The code that enables learning of regression trees is implemented in C due to efficiency and portability. We closely follow the recommendations from the original paper. Thus, our pupil-localizer contains 5 stages, each with 20 trees of depth set to 10. The shrinkage parameter was set to \(0.5\). The training set consists a couple of thousand face images with manually labeled pupil locations. The regions around eyes are cropped in such a manner to enable us to use pico.js in runtime for the face-localization task.

We implement the runtime part of the method in JavaScript: lploc.js. A surprising fact is that this implementation has only around 100 lines of code. To use the runtime in your code, first include lploc.js. Next, initialize the library using the function unpack_localizer with the localizer structure (raw bytes) produced by the learning tool described above (these bytes are assumed to be available at the URL puplocurl):

fetch(puplocurl).then(function(response) {
	response.arrayBuffer().then(function(buffer) {
		var bytes = new Int8Array(buffer);
		do_puploc = lploc.unpack_localizer(bytes);
		console.log('* puploc loaded');
	})
})

The function do_puploc, made available by the above code, has the following prototype:

function do_puploc(r, c, s, nperturbs, image) {
    ...
}

The r, c and s parameters represent the coordinated (row, column, scale/size) of the region within which we would like the localization to be prformed. The parameter nperturbs sets the number of random perturbations to perform on the specified image region. We recommend to set this number to \(15\) or \(31\). The final parameter, image, contains the raw image pixels. See the article on pico.js for details.
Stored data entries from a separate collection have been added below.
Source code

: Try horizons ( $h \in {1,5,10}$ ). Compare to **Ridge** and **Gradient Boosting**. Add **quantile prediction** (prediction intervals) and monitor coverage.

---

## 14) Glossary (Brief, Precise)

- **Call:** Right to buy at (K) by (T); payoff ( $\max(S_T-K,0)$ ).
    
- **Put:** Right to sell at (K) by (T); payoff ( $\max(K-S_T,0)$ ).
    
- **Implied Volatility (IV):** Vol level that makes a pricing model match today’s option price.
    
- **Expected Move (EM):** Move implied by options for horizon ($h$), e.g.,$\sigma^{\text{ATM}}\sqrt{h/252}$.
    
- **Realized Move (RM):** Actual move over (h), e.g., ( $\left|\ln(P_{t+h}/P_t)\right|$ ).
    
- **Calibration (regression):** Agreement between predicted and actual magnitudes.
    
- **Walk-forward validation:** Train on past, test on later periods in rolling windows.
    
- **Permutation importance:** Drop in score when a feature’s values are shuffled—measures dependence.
Please see the code of the demo for details as it is thoroughly documented: demo/index.html.

Conclusion

The reader is encouraged to read the original paper in which the method was introduced for a more detailed description and experiments.

The training tool definitely requires serious polishing before being released to the public. We leave this for future work.

An interesting question is whether the accuracy of pupil localization can be increased with a better training set. There are at least some indications that this would lead to improvements when the more extreme head poses are present, such as large out-of-plane rotations. Of course, to completely solve such issues, one needs to retrain the face detector as well.

Eye-pupil localization can be solved effectively with convolutional neural networks via heatmap regression. An example of such methods applied to face alignment and human pose estimation can be found in the following two papers:

Methods from this class are both simple, powerful and, thus, popular. There is no doubt that they lead to higher accuracy and robustness that the presented approach based on decision trees. However, there is also a question of computational resources. Running pico.js and lploc.js requires just a fraction of the computational cost compared to running a convolutional network with, e.g., Tensorflow. Thus, we hope that the presented implementation finds its use in resource-limited applications.